Inquérito autorizado pelo STF apura suspeitas de lavagem de dinheiro, corrupção e evasão de divisas envolvendo a produção de “Dark Horse”
O senador e candidato à Presidência da República Flávio Bolsonaro (PL-RJ) é investigado pela Polícia Federal em um inquérito que apura possíveis crimes relacionados ao financiamento do filme “Dark Horse”, produção sobre a trajetória do ex-presidente Jair Bolsonaro.
A investigação foi autorizada em julho pelo ministro André Mendonça, do Supremo Tribunal Federal (STF), após solicitação da PF. O nome de Flávio Bolsonaro entre os investigados veio a público nesta sexta-feira (11), depois que o relator retirou o sigilo do procedimento.
Segundo a decisão, a PF apura, em tese, suspeitas de lavagem de dinheiro, evasão de divisas, corrupção e outros possíveis crimes relacionados ao financiamento do filme pelo empresário Daniel Vorcaro, dono do extinto Banco Master.
A investigação busca esclarecer a origem dos recursos, os valores envolvidos, as circunstâncias dos repasses e o destino final do dinheiro. Uma das suspeitas é de que parte dos recursos não tenha sido efetivamente utilizada na produção. A Procuradoria-Geral da República (PGR) foi consultada e não se opôs à abertura do inquérito.
Dois inquéritos no STF
O financiamento do filme é analisado em dois inquéritos no Supremo.
O primeiro, relatado por Mendonça, investiga os repasses feitos por Vorcaro e é o procedimento no qual Flávio Bolsonaro aparece como investigado.
O segundo, sob relatoria do ministro Flávio Dino, apura se a produtora Go Up Entertainment utilizou emendas parlamentares para financiar a produção.
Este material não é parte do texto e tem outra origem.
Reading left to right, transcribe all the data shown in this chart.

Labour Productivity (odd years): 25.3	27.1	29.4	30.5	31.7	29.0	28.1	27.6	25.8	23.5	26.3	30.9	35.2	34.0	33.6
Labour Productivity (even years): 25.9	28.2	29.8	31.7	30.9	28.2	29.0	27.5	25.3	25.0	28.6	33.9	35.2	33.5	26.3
Na quinta-feira (10), a PF e a Controladoria-Geral da União (CGU) deflagraram a Operação Make Up, que investiga suspeitas de desvios de recursos públicos provenientes de emendas parlamentares. Foram cumpridos 49 mandados de busca e apreensão em São Paulo, Rio de Janeiro, Ceará e Distrito Federal.
Entre os alvos estão o deputado federal Mario Frias (PL-RJ) e Karina Ferreira da Gama, dona da produtora responsável pelo filme. Dino também determinou medidas cautelares contra Frias, incluindo a proibição de deixar o país e de manter contato com outros investigados.
Há ainda uma investigação conduzida pela Polícia Civil de São Paulo sobre um contrato superior a R$ 150 milhões entre a Go Up e a Prefeitura de São Paulo para instalação de pontos de wi-fi em regiões periféricas. O acordo não teria sido cumprido integralmente e também é alvo de suspeitas.
Até o momento, as investigações apuram suspeitas e não significam condenação ou comprovação dos crimes investigados.